Frankel: AMC just was able to raise about $2 billion of fresh capital since this whole meme stock thing started. Don't go buy AMC stock, buy EPR if you want to. But they can thank AMC traders for that. That really changed the story. I don't think EPR would've been able to reinstate their dividend as quickly as they did if it hadn't been for AMC's financial condition. I didn't think they would reinstate the dividend at the full previous amount, which they ended up doing, $0.25 a month, which translates to something like a 6% yield. Even like Simon (SPG -0.06%) didn't bring back their full dividend when they brought it back, Tanger (SKT -0.97%) didn't bring back their full dividend when they brought it back. EPR did. I think AMC's financial condition was a big reason.

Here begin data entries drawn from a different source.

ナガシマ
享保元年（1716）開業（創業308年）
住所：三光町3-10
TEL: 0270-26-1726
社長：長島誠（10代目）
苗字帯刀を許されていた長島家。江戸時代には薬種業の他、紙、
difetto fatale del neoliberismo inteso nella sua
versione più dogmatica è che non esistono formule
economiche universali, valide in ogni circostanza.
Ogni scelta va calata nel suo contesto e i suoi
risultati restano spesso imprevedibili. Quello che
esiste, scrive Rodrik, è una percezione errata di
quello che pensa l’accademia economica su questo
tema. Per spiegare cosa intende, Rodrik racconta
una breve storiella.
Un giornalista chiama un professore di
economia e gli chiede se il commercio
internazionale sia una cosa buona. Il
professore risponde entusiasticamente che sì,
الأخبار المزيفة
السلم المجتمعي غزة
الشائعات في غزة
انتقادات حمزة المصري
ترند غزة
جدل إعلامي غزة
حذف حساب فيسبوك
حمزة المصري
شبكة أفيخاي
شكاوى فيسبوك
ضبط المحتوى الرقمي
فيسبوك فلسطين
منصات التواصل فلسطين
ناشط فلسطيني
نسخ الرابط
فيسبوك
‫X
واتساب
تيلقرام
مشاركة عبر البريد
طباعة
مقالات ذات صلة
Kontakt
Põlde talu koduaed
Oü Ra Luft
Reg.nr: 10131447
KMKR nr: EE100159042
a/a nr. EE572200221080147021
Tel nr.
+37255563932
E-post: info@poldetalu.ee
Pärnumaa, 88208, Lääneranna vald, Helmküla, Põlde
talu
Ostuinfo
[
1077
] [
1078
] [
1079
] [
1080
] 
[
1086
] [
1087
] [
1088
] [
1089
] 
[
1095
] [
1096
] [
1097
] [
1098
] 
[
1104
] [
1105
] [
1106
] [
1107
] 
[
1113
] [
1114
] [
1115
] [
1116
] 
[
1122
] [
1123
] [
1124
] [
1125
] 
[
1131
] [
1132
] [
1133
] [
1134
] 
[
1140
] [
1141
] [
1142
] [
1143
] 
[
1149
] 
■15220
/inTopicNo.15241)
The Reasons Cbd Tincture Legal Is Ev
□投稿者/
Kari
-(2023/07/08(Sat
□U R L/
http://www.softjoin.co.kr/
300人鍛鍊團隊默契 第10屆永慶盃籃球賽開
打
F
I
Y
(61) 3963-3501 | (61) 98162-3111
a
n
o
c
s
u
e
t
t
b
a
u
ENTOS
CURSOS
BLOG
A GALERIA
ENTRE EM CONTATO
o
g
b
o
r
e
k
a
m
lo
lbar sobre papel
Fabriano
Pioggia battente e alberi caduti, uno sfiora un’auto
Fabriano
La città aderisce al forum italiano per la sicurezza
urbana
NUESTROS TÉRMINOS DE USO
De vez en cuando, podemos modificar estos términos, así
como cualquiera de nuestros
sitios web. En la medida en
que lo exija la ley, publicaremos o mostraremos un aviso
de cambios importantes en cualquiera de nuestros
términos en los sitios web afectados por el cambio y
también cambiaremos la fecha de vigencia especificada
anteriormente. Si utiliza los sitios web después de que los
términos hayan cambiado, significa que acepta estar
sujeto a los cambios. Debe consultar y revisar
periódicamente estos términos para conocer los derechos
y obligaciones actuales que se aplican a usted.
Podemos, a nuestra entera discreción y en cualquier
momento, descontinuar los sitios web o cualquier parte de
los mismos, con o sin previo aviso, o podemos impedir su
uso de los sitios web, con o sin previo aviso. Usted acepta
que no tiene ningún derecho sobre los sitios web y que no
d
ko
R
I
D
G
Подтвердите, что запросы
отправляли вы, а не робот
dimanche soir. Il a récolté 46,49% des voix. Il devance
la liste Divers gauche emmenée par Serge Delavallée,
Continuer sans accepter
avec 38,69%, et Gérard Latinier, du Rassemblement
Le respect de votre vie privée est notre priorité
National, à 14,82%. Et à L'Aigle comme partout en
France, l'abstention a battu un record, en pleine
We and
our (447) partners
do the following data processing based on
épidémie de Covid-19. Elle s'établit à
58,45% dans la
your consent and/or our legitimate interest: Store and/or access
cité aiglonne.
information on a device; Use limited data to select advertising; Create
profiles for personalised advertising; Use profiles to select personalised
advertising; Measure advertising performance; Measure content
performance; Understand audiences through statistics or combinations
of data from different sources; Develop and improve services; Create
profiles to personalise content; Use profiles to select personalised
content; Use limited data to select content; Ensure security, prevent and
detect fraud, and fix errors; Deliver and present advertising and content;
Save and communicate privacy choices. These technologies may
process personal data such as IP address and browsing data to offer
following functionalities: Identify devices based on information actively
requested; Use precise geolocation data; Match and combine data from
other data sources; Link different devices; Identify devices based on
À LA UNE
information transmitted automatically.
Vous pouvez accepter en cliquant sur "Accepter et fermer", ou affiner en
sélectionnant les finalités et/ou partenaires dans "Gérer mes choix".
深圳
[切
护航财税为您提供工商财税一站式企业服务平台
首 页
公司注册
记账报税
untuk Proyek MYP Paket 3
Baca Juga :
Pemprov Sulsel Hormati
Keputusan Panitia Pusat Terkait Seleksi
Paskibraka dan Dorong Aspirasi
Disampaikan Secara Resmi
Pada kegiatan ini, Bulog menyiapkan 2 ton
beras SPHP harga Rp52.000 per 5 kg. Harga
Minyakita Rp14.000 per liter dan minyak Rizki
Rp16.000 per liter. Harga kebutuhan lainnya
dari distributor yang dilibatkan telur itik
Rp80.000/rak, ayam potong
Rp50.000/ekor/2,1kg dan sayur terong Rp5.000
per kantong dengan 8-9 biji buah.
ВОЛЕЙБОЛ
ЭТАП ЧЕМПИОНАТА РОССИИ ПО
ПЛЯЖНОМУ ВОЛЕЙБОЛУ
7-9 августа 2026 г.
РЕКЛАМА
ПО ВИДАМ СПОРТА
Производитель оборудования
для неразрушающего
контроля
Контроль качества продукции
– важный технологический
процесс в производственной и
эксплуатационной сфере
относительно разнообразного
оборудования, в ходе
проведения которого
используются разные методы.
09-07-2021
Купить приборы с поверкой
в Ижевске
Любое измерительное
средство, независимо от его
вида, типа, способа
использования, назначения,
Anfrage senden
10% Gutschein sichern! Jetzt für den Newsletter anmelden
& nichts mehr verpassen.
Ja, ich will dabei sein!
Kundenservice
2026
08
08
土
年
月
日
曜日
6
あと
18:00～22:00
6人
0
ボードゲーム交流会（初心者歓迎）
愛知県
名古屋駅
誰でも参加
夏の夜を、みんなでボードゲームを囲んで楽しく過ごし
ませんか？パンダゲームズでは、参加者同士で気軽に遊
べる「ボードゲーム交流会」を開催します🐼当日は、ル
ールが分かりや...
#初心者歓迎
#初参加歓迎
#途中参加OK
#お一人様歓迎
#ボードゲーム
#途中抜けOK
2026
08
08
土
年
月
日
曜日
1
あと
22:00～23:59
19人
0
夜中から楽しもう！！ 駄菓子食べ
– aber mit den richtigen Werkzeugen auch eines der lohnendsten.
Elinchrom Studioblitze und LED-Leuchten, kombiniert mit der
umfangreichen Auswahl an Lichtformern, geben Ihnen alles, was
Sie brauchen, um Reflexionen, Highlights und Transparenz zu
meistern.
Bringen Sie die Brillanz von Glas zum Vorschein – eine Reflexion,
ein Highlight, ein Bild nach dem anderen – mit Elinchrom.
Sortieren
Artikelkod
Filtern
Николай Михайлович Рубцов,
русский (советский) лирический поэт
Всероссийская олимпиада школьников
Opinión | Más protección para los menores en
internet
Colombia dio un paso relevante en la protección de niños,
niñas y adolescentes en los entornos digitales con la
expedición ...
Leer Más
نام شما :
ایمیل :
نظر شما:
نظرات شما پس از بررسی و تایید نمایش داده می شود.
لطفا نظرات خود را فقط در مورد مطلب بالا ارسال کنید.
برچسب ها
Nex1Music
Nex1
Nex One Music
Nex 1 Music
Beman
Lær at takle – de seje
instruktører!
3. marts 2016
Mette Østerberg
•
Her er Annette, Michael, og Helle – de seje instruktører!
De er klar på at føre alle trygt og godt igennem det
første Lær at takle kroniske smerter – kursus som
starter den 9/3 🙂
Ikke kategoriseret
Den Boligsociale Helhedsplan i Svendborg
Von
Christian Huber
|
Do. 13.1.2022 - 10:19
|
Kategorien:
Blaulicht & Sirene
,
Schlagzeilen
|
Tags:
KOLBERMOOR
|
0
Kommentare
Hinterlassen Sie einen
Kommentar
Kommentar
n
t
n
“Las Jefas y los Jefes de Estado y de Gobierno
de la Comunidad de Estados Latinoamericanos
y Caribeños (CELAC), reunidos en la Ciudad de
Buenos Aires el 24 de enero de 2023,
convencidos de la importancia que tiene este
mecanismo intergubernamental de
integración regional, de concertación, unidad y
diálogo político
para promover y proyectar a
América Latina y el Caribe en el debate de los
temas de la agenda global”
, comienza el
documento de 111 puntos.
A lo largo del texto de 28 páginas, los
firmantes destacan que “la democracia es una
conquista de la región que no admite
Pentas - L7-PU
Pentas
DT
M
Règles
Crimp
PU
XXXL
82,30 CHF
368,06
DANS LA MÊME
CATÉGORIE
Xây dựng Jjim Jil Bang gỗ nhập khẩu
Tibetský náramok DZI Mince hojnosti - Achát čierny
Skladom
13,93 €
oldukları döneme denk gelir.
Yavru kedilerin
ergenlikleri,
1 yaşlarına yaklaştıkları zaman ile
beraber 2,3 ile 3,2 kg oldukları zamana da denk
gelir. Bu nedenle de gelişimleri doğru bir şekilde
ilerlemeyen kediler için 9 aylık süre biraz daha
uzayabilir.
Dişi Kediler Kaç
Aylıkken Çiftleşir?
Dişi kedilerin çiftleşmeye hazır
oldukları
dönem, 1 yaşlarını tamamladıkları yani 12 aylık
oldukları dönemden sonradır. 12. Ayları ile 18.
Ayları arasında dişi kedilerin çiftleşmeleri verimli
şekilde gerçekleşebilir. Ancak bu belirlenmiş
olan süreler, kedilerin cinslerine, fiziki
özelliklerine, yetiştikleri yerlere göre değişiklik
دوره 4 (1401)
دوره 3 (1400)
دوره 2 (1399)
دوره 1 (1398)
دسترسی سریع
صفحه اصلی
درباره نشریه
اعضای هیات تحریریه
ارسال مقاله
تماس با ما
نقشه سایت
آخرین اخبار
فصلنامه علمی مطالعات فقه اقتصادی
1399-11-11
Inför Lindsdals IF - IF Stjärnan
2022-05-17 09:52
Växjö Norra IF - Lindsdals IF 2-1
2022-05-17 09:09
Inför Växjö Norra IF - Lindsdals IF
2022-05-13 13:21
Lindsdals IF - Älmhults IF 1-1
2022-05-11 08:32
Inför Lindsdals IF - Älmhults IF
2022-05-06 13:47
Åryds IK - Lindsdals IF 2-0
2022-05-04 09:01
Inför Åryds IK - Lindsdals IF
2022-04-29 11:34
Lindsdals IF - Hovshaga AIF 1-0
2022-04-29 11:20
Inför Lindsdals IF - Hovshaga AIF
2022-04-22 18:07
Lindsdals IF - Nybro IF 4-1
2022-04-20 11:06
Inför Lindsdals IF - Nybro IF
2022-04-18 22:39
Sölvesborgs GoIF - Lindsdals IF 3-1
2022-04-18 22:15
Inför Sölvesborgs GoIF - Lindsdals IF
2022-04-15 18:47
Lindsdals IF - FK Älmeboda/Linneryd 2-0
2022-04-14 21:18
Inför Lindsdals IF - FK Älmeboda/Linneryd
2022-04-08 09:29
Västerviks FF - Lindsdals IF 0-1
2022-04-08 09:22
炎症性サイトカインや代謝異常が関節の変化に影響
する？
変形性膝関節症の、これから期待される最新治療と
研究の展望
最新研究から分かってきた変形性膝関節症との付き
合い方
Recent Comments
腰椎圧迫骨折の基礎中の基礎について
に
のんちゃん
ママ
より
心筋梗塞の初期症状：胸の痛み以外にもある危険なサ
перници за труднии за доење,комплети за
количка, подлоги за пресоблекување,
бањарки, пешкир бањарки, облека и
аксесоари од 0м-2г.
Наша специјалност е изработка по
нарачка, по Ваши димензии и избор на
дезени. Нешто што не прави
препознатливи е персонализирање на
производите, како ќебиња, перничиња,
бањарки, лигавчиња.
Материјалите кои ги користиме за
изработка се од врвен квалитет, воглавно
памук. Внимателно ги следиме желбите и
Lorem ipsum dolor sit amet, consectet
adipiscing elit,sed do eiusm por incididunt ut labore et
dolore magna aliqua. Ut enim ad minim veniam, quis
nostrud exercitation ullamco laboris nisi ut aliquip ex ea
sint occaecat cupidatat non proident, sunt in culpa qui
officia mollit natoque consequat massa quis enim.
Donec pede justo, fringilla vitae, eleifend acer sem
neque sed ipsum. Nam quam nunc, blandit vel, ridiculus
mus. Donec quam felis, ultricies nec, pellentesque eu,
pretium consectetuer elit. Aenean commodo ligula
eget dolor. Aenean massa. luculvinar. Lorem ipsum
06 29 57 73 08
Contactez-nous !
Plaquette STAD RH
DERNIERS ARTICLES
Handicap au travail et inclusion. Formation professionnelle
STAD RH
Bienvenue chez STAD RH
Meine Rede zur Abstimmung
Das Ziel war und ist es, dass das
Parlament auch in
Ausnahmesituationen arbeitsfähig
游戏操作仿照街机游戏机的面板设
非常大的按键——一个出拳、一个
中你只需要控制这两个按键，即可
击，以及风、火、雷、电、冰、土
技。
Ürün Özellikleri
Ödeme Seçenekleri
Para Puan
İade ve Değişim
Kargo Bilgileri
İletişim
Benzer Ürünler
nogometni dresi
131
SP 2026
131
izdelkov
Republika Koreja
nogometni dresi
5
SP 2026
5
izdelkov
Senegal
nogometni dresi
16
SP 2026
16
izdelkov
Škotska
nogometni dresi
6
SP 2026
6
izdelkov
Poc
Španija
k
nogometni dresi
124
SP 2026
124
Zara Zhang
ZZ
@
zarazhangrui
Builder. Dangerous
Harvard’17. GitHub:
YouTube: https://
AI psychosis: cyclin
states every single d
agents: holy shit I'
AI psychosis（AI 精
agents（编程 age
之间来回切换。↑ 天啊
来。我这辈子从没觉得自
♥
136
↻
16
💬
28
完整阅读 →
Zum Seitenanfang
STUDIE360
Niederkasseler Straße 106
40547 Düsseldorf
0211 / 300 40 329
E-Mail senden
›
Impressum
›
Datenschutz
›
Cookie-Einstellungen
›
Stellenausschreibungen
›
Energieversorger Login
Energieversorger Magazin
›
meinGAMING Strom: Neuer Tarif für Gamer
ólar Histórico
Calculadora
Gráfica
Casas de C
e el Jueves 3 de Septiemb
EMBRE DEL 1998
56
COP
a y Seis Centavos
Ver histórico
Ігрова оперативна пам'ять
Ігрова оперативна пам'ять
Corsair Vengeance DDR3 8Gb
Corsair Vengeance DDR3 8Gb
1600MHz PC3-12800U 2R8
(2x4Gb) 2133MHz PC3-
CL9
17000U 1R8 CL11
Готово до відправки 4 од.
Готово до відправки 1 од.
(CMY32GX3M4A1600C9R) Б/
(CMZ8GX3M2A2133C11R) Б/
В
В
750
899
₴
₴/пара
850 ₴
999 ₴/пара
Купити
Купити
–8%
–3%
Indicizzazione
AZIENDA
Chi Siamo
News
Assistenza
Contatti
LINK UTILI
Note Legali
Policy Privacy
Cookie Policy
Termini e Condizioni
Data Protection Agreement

AMC doesn't need gigantic box office numbers for their properties to be OK at this point. Box office revenue was up 25% from June to July. We're seeing it really ramp up. The holiday season is really going to be the time to watch. I mean, that's true with most years, the big blockbusters are around. You have your summer blockbusters, which this year we expect it to be like that. But then you have your holiday movies, which is really when you get people in the theater because in most of the country it's too cold to do anything else. We're going to see how that really battles against streaming. I know a lot of the streaming services are doing the simultaneous releases, but just for this year, they are not planning on doing that in 2022. I think the movie theater situation will be all right. There is a lot of uncertainty there. Out of the three we've talked about so far, this is the one with the most uncertainty going forward. They stayed profitable during the pandemic just because they don't have a ton of overhead. As soon as they suspended their dividend, they stopped hemorrhaging cash. Even when the rent collection was down to the 30% ballpark like it was in the middle of last year. Pretty much all of their properties closed last year. They're in experiential REIT. It wasn't just the movie theaters. They own water parks. No one was going to the water park in June of last year. Topgolf is one of their big tenants. Those were closed. They own a lot of ski resorts, those were closed. They have very high-quality tenants, Topgolf is a pretty high-quality tenant. It's the best-in-breed. Vail Resorts (MTN -0.18%) is one of their tenants for ski resorts, it doesn't get much better than that. They're tenant quality is best-in-breed.